Son accompagnatrice du jour, Amelia, le regarde évoluer sur le terrain avec enthousiasme. C’est un soulagement pour elle de pouvoir compter sur un club comme Kraainem. Les périodes de confinement, dans un centre de 65 jeunes, n’ont pas été de tout repos. Chaque possibilité de sortie est une aubaine, à la fois pour l’espace de détente bien nécessaire, mais aussi pour créer des ponts avec la société belge.

L’insouciance le temps d’un soir

L’été arrivant, les MENA ne seront bientôt plus à l’école en journée. Mohammad adore dessiner et peindre. Son assistante sociale essaie de lui trouver un stage dans le domaine mais ce n’est pas facile. Il y a d’abord l’organisation à gérer : les déplacements, le manque d’accompagnateurs, le coût éventuel, les barrières linguistiques et les contraintes de cette période Covid. Mais le problème numéro 1, c’est de convaincre des gens d’accueillir des réfugiés : « Les MENA ne peuvent pas prendre des contacts et se présenter facilement par eux-mêmes. Tout passe par notre intermédiaire, par des mots, des procédures. Aux yeux des employeurs ou des lieux d’accueil, ça rend déjà les choses compliquées. Alors que s’ils pouvaient juste rencontrer ces jeunes directement … ». Amelia s’interrompt, avant de reformuler sa phrase : « Alors que ces jeunes sont si incroyables ! On a juste envie de les adopter ! ».

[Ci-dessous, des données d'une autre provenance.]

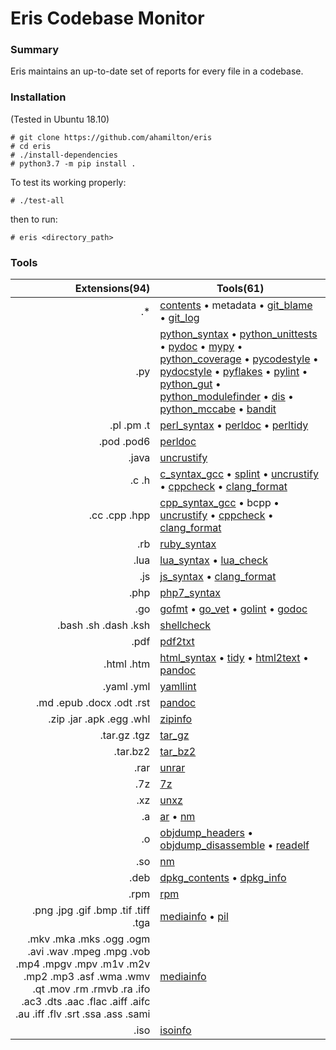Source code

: # Eris Codebase Monitor

### Summary

Eris maintains an up-to-date set of reports for every file in a codebase.

### Installation

(Tested in Ubuntu 18.10)

    # git clone https://github.com/ahamilton/eris
    # cd eris
    # ./install-dependencies
    # python3.7 -m pip install .

To test its working properly:

    # ./test-all

then to run:

    # eris <directory_path>

### Tools

Extensions(94) | Tools(61)
----------:| -----
.* | [contents](http://pygments.org/) • metadata • [git_blame](https://git-scm.com/docs/git-blame) • [git_log](https://git-scm.com/docs/git-log)
.py | [python_syntax](https://en.wikipedia.org/wiki/Python_syntax_and_semantics) • [python_unittests](https://docs.python.org/3/library/unittest.html) • [pydoc](https://docs.python.org/3/library/pydoc.html) • [mypy](http://mypy-lang.org/) • [python_coverage](https://coverage.readthedocs.io/) • [pycodestyle](http://pycodestyle.pycqa.org/en/latest/) • [pydocstyle](http://pycodestyle.pycqa.org/en/latest/) • [pyflakes](https://pypi.org/project/pyflakes/) • [pylint](https://www.pylint.org/) • [python_gut](https://github.com/ahamilton/eris/blob/master/gut.py) • [python_modulefinder](https://docs.python.org/3/library/modulefinder.html) • [dis](https://docs.python.org/3/library/dis.html) • [python_mccabe](https://pypi.org/project/mccabe/) • [bandit](https://pypi.org/project/bandit/)
.pl .pm .t | [perl_syntax](https://en.wikipedia.org/wiki/Perl) • [perldoc](http://perldoc.perl.org/) • [perltidy](http://perltidy.sourceforge.net/)
.pod .pod6 | [perldoc](http://perldoc.perl.org/)
.java | [uncrustify](https://github.com/uncrustify/uncrustify)
.c .h | [c_syntax_gcc](https://gcc.gnu.org/) • [splint](http://www.splint.org/) • [uncrustify](https://github.com/uncrustify/uncrustify) • [cppcheck](http://sourceforge.net/p/cppcheck/wiki/Home/) • [clang_format](https://clang.llvm.org/docs/ClangFormat.html)
.cc .cpp .hpp | [cpp_syntax_gcc](https://gcc.gnu.org/) • bcpp • [uncrustify](https://github.com/uncrustify/uncrustify) • [cppcheck](http://sourceforge.net/p/cppcheck/wiki/Home/) • [clang_format](https://clang.llvm.org/docs/ClangFormat.html)
.rb | [ruby_syntax](http://www.ruby-lang.org/)
.lua | [lua_syntax](http://www.lua.org) • [lua_check](https://github.com/mpeterv/luacheck)
.js | [js_syntax](http://nodejs.org/) • [clang_format](https://clang.llvm.org/docs/ClangFormat.html)
.php | [php7_syntax](https://en.wikipedia.org/wiki/PHP)
.go | [gofmt](https://golang.org) • [go_vet](https://golang.org) • [golint](https://github.com/golang/lint) • [godoc](http://golang.org/x/tools)
.bash .sh .dash .ksh | [shellcheck](https://www.shellcheck.net/)
.pdf | [pdf2txt](https://euske.github.io/pdfminer/)
.html .htm | [html_syntax](http://www.html-tidy.org/) • [tidy](http://www.html-tidy.org/) • [html2text](http://www.mbayer.de/html2text/) • [pandoc](https://pandoc.org/)
.yaml .yml | [yamllint](https://github.com/adrienverge/yamllint)
.md .epub .docx .odt .rst | [pandoc](https://pandoc.org/)
.zip .jar .apk .egg .whl | [zipinfo](http://www.info-zip.org/UnZip.html)
.tar.gz .tgz | [tar_gz](http://www.gnu.org/software/tar/manual/tar.html)
.tar.bz2 | [tar_bz2](http://www.gnu.org/software/tar/manual/tar.html)
.rar | [unrar](http://www.rarlabs.com/)
.7z | [7z](http://p7zip.sourceforge.net/)
.xz | [unxz](http://tukaani.org/xz/)
.a | [ar](https://en.wikipedia.org/wiki/Ar_(Unix)) • [nm](https://linux.die.net/man/1/nm)
.o | [objdump_headers](https://en.wikipedia.org/wiki/Objdump) • [objdump_disassemble](https://en.wikipedia.org/wiki/Objdump) • [readelf](https://en.wikipedia.org/wiki/Objdump)
.so | [nm](https://linux.die.net/man/1/nm)
.deb | [dpkg_contents](https://wiki.debian.org/Teams/Dpkg) • [dpkg_info](https://wiki.debian.org/Teams/Dpkg)
.rpm | [rpm](http://rpm.org/)
.png .jpg .gif .bmp .tif .tiff .tga | [mediainfo](https://mediaarea.net/MediaInfo) • [pil](http://python-pillow.github.io/)
.mkv .mka .mks .ogg .ogm .avi .wav .mpeg .mpg .vob .mp4 .mpgv .mpv .m1v .m2v .mp2 .mp3 .asf .wma .wmv .qt .mov .rm .rmvb .ra .ifo .ac3 .dts .aac .flac .aiff .aifc .au .iff .flv .srt .ssa .ass .sami | [mediainfo](https://mediaarea.net/MediaInfo)
.iso | [isoinfo](https://manpages.debian.org/jessie/genisoimage/isoinfo.1.en.html)
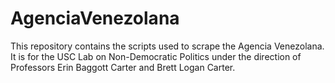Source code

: # AgenciaVenezolana
This repository contains the scripts used to scrape the Agencia Venezolana. It is for the USC Lab on Non-Democratic Politics under the direction of Professors Erin Baggott Carter and Brett Logan Carter.
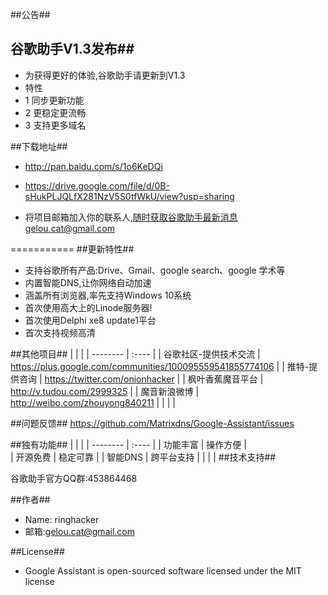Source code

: ##公告##
## 谷歌助手V1.3发布##
- 为获得更好的体验,谷歌助手请更新到V1.3 
- 特性 
- 1 同步更新功能 
- 2 更稳定更流畅 
- 3 支持更多域名

##下载地址##
-  http://pan.baidu.com/s/1o6KeDQi
-  https://drive.google.com/file/d/0B-sHukPLJQLfX281NzV5S0tfWkU/view?usp=sharing

- 将项目邮箱加入你的联系人,随时获取谷歌助手最新消息gelou.cat@gmail.com


===========
##更新特性##

- 支持谷歌所有产品:Drive、Gmail、google search、google 学术等
- 内置智能DNS,让你网络自动加速
- 涵盖所有浏览器,率先支持Windows 10系统
- 首次使用高大上的Linode服务器! 
- 首次使用Delphi xe8 update1平台
- 首次支持视频高清

##其他项目##
|    |   |
| --------   | :----  |
| 谷歌社区-提供技术交流 | https://plus.google.com/communities/100095559541855774106 |
| 推特-提供咨询 | https://twitter.com/onionhacker |
| 枫叶香蕉魔音平台 | http://v.tudou.com/2999325 |
| 魔音新浪微博 | http://weibo.com/zhouyong840211 |
|    |   |

##问题反馈##
https://github.com/Matrixdns/Google-Assistant/issues

##独有功能##
|    |   |
| --------   | :----  |
| 功能丰富  | 操作方便  |  
| 开源免费 | 稳定可靠 | 
| 智能DNS | 跨平台支持  |
|    |   |
##技术支持##

谷歌助手官方QQ群:453864468

##作者##
- Name: ringhacker
- 邮箱:gelou.cat@gmail.com

##License##

- Google Assistant is open-sourced software licensed under the MIT license


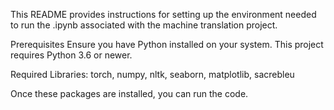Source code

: This README provides instructions for setting up the environment needed to run the .ipynb associated with the machine translation project.

Prerequisites
Ensure you have Python installed on your system. This project requires Python 3.6 or newer.

Required Libraries: torch, numpy, nltk, seaborn, matplotlib, sacrebleu

Once these packages are installed, you can run the code.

Mohammad revient de son entraînement tout sourire et file se changer. Lui aussi sait que ses projets d’avenir se heurteront à un principe de réalité : quelle sera la suite réservée à sa procédure d’accueil ? Sera-t-il confronté à de nombreux préjugés ? Croisera-t-il des personnes prêtes à lui donner sa chance et à lui faire confiance ? Une chose à la fois. Pour l’instant, Mohammad vient de passer une heure bénie, loin de tous ses soucis.

Une photo en compagnie de son accompagnatrice ? Bien sûr ! Les rires fusent. Tous deux prennent la pose face au terrain mais l’image qui reste, c’est celle de les voir s’éloigner bras dessus, bras dessous, complices, joyeux et insouciants, le temps d’un soir.